> _Given passage_
◇ ◇ ◇ ◇ ◇

Converting to a Polar Integral

• Apr 5th 2009, 04:46 PM
antman
Converting to a Polar Integral
How do you integrate f(x,y$\displaystyle )=\frac{ln(x^{2}+y^{2})}{x^{2}+y^{2}}\$ over the region $\displaystyle 1{\le}x^{2}+y^{2}{\le}e^{2}$?
• Apr 5th 2009, 04:48 PM
Mush
Quote:

Originally Posted by antman
How do you integrate f(x,y$\displaystyle )=\frac{ln(x^{2}+y{2})}{x^{2}+y{2}}\$ over the region $\displaystyle 1{\le}x^{2}+y^{2}{\le}e^{2}$?

$\displaystyle x = r \cos(\theta)$

$\displaystyle y = r \sin(\theta)$.

Hence $\displaystyle x^2 + y^2 = r^2 \cos^2(\theta) + r^2 \sin^2(\theta) = r^2(\sin^2(\theta) + \cos^2(\theta)) = r^2$
• Apr 5th 2009, 04:48 PM
mr fantastic
Quote:

Originally Posted by antman
How do you integrate f(x,y$\displaystyle )=\frac{ln(x^{2}+y{2})}{x^{2}+y{2}}\$ over the region $\displaystyle 1{\le}x^{2}+y^{2}{\le}e^{2}$?

Switch to polar coordinates.
• Apr 5th 2009, 04:50 PM
Jhevon
Quote:

Originally Posted by antman
How do you integrate f(x,y$\displaystyle )=\frac{ln(x^{2}+y{2})}{x^{2}+y{2}}\$ over the region $\displaystyle 1{\le}x^{2}+y^{2}{\le}e^{2}$?

following your lead, and with the aid of Mush's post we convert to polar coordinates. we obtain the integral $\displaystyle \int_0^{2 \pi} \int_1^{e^2} \frac {\ln r^2}{r^2} \cdot r ~dr~d \theta = 2 \int_0^{2 \pi} \int_1^{e^2} \frac {\ln r}r ~dr~d \theta$

you should be able to handle that
• Apr 5th 2009, 04:53 PM
Mush
Quote:

Originally Posted by Jhevon
following your lead, and with the aid of Mush's post we convert to polar coordinates. we obtain the integral $\displaystyle \int_0^{2 \pi} \int_1^{e^2} \frac {\ln r^2}{r^2} \cdot r ~dr~d \theta = 2 \int_0^{2 \pi} \int_1^{e^2} \frac {\ln r}r ~dr~d \theta$

you should be able to handle that

Should still be $\displaystyle r^2$ on the bottom?

◇ ◇ ◇ ◇ ◇

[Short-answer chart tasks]
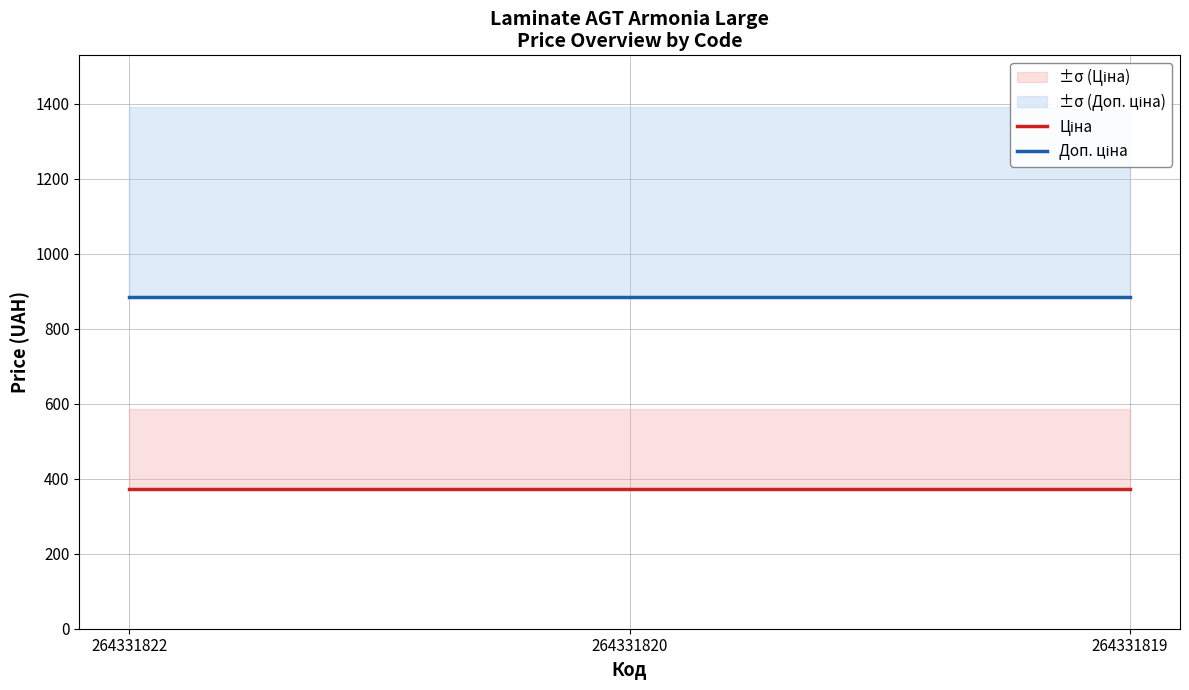

What is the average value of the Ціна series?

371.4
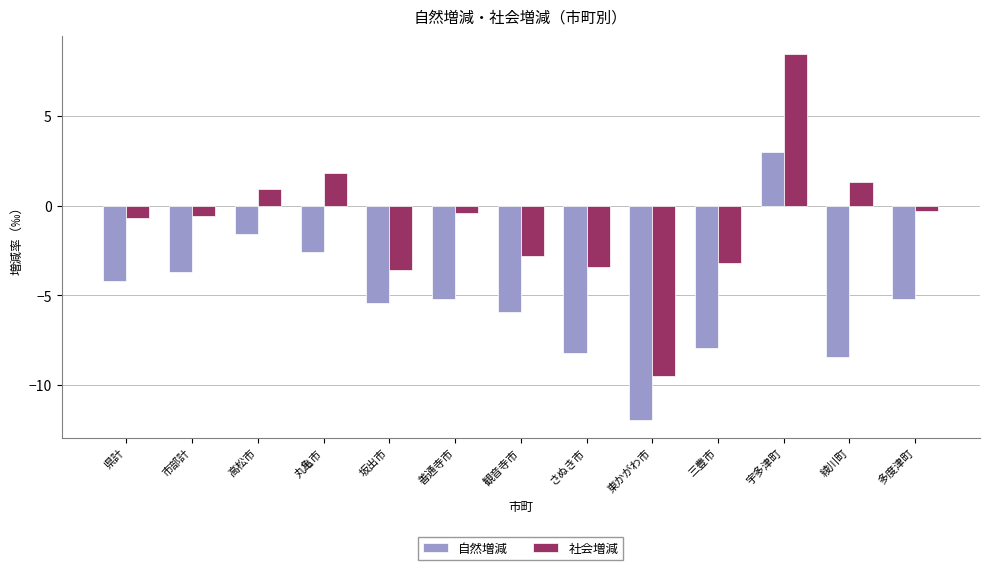

What is the total value across all series at 宇多津町?

11.4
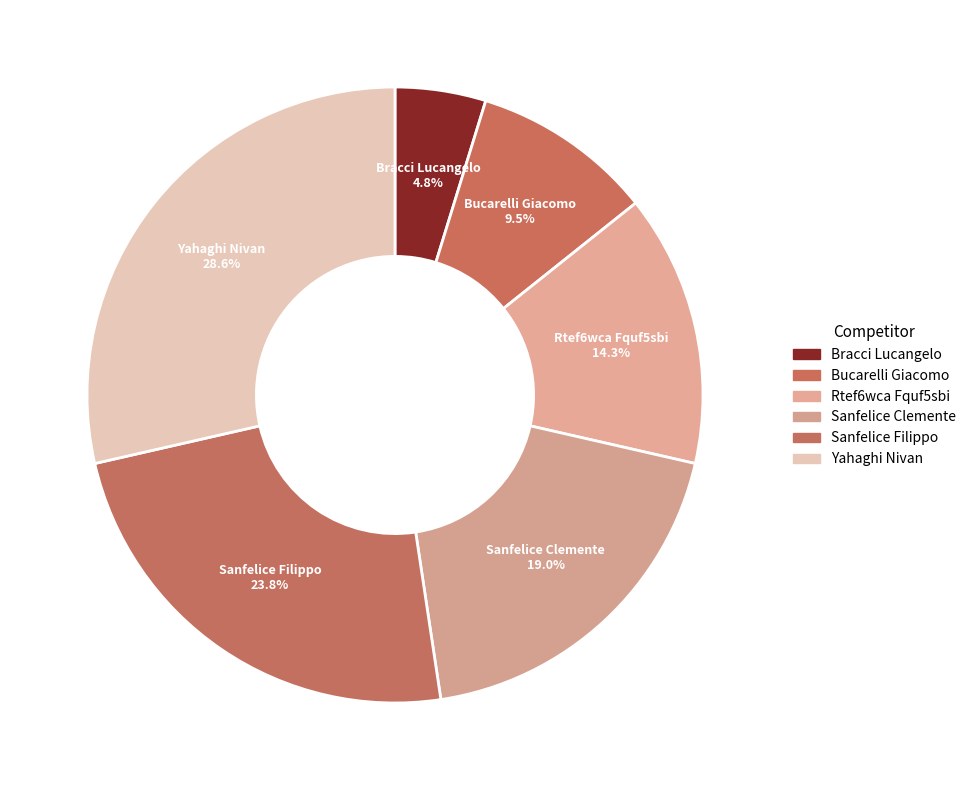

How many segments does this pie chart have?

6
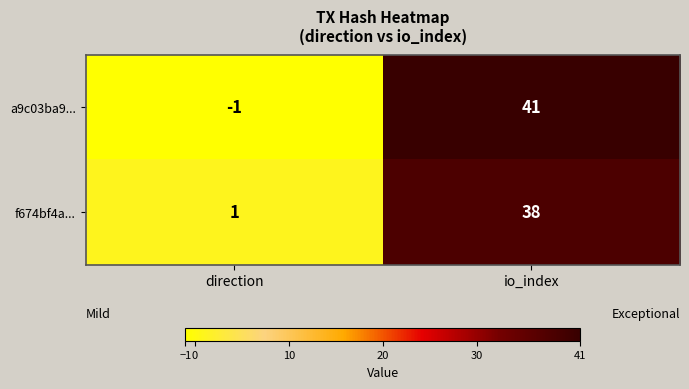

Reading left to right, what are all the values shown in this chart?

a9c03ba9...: direction=-1	io_index=41
f674bf4a...: direction=1	io_index=38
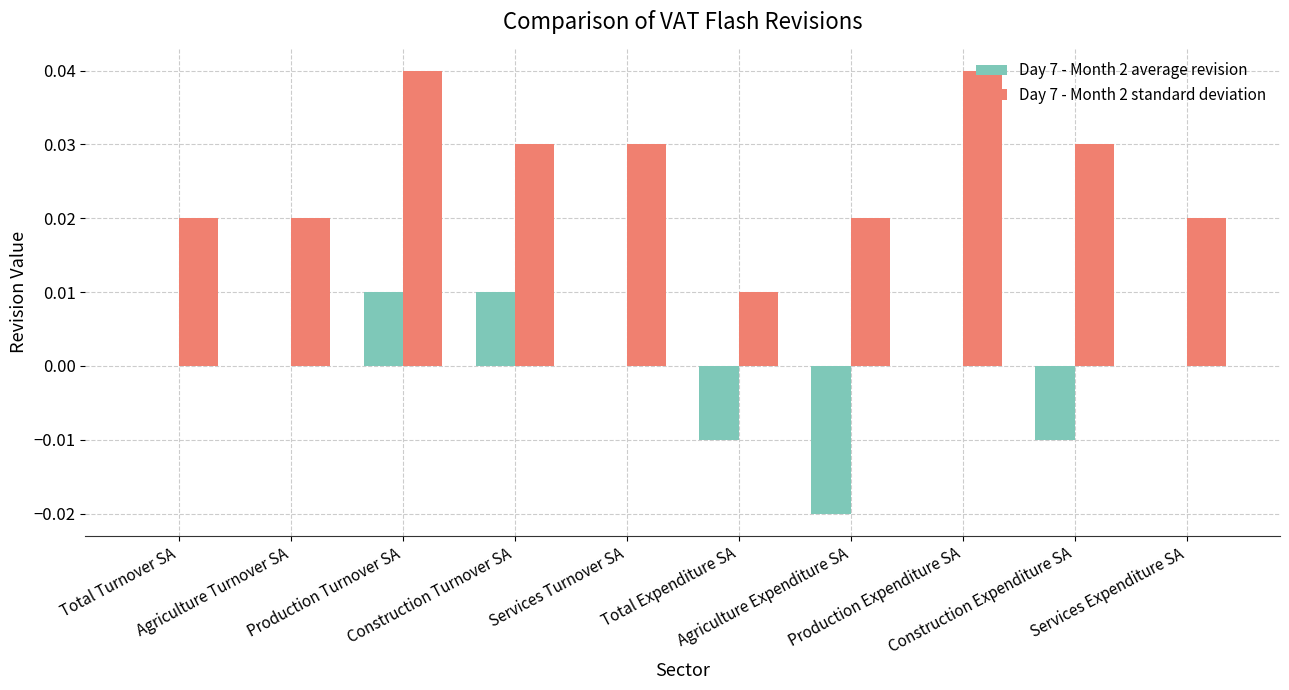

Which series has the largest total across all categories?

Day 7 - Month 2 standard deviation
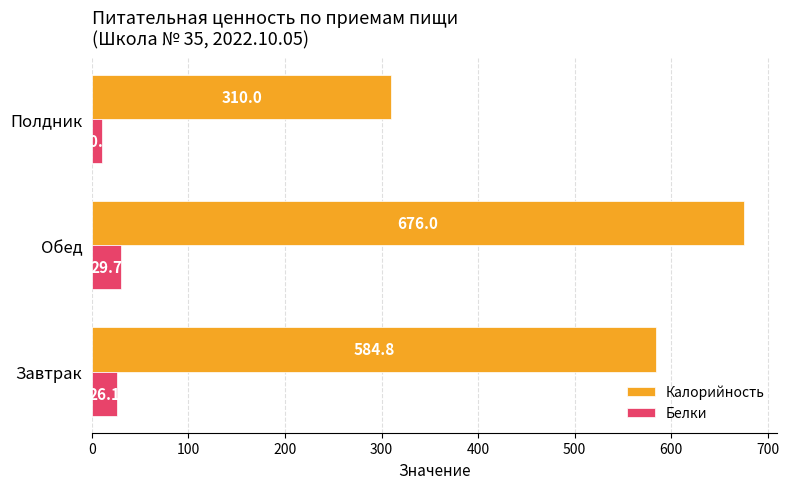

At which category is the sum across all series the highest?

Обед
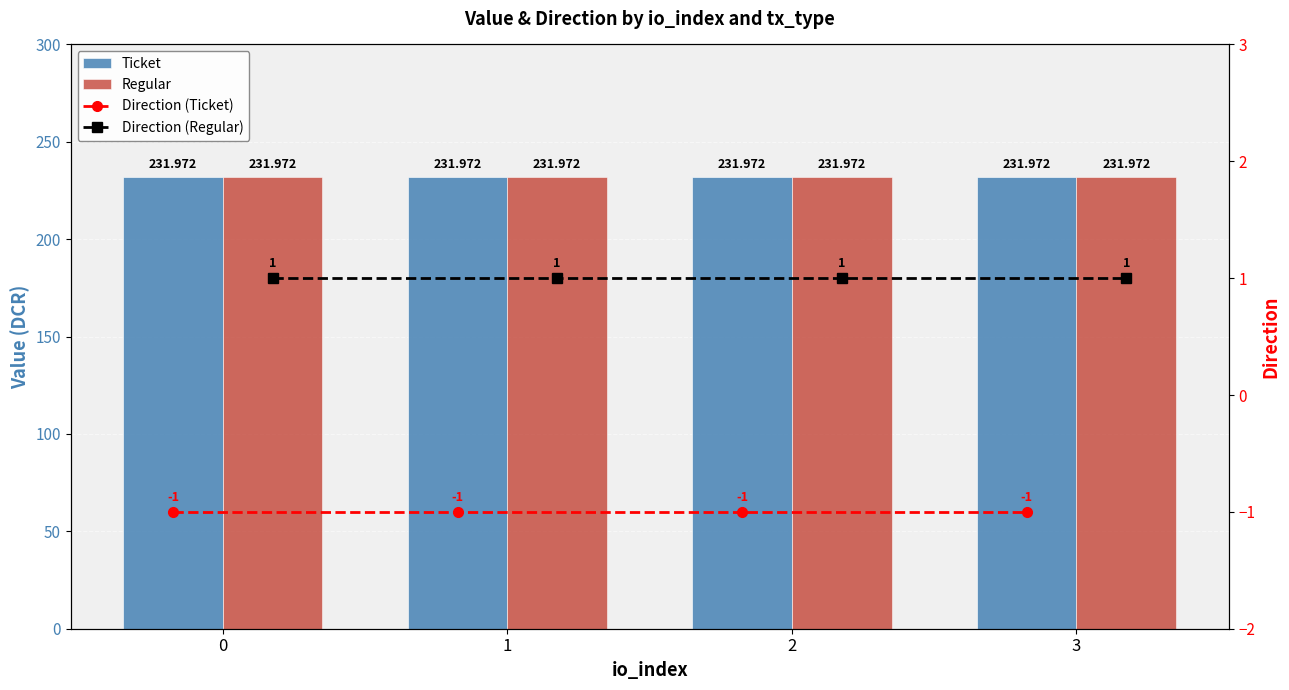

What is the smallest value displayed?

-1.0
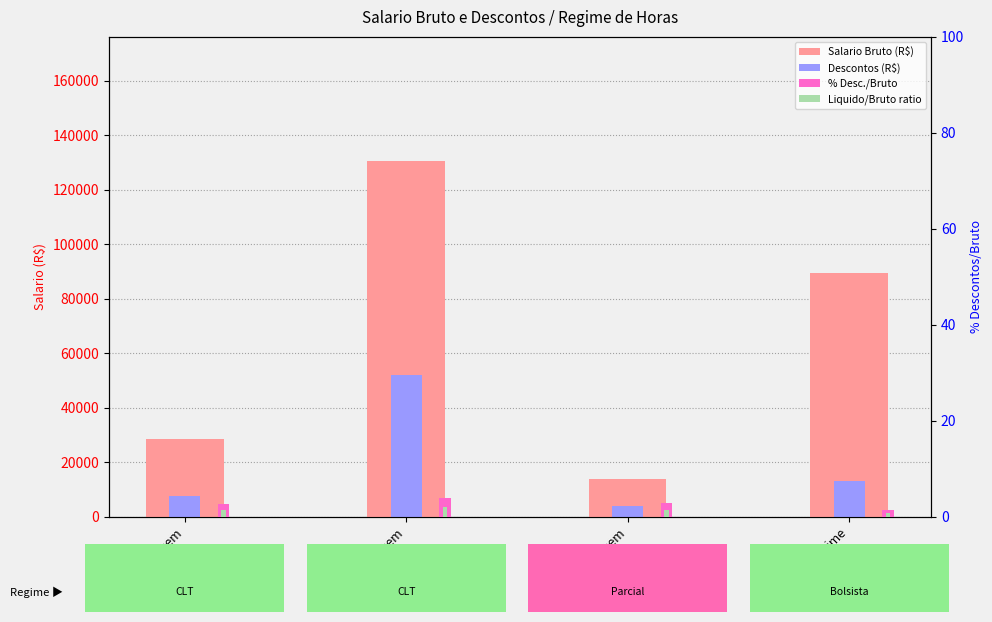

What is the label of the 3rd bar from the left?

25h/sem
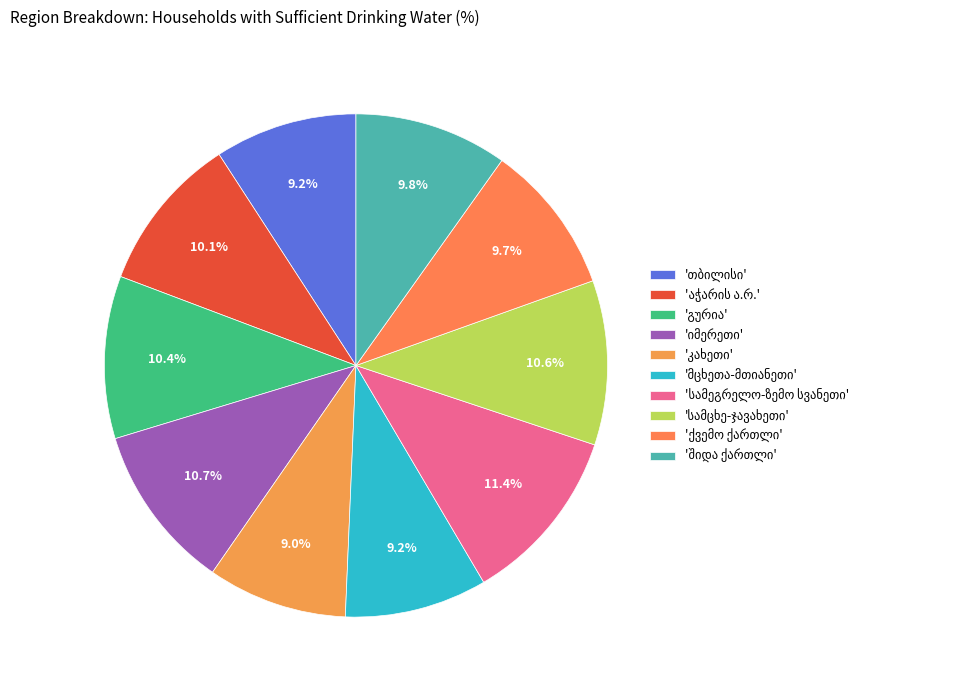

How many slices are in this pie chart?

10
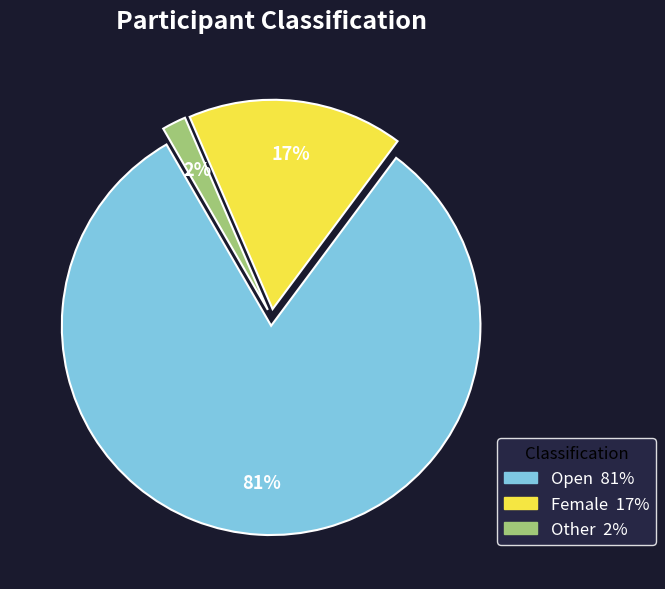

Count the number of slices in the pie.

3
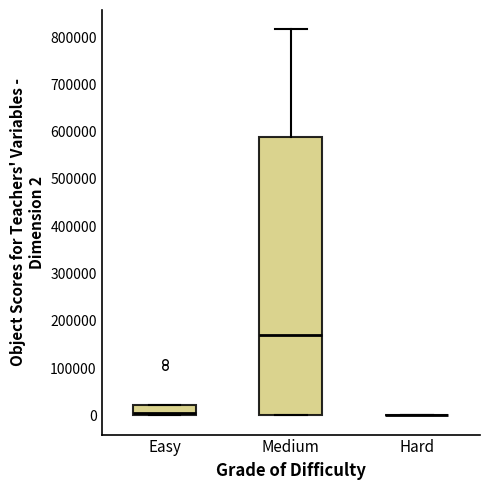

Where is the lower edge of the box for Easy on the y-axis? The values are not printed on the chart, so give them approximately, as read against the axis.

0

◇ ◇ ◇ ◇ ◇

> _Exercise 1_
Pick out each line of the records that contains the word "left". Treat uppercase and lowercase as different.
> _Exercise 2_
Extend the polar integral thread, starting right after its final sentence.

> _Written reply 1_
Reading left to right, what are all the values shown in this chart?
What is the label of the 3rd bar from the left?

> _Written reply 2_
• Apr 5th 2009, 04:58 PM
Jhevon
Quote:

Originally Posted by Mush
Should still be $\displaystyle r^2$ on the bottom?

no, i don't think so. the $\displaystyle r$ from the $\displaystyle r~dr ~d \theta$ cancels one of the $\displaystyle r$'s at the bottom
• Apr 5th 2009, 04:59 PM
Mush
Quote:

Originally Posted by Jhevon
no, i don't think so. the $\displaystyle r$ from the $\displaystyle r~dr ~d \theta$ cancels one of the $\displaystyle r$'s at the bottom

Oh, indeed.
• Apr 5th 2009, 05:17 PM
antman
Would is be $\displaystyle 2ln(e^{2})^{2}\pi$?
• Apr 5th 2009, 05:37 PM
Jhevon
Quote:

Originally Posted by antman
Would is be $\displaystyle 2ln(e^{2})^{2}\pi$?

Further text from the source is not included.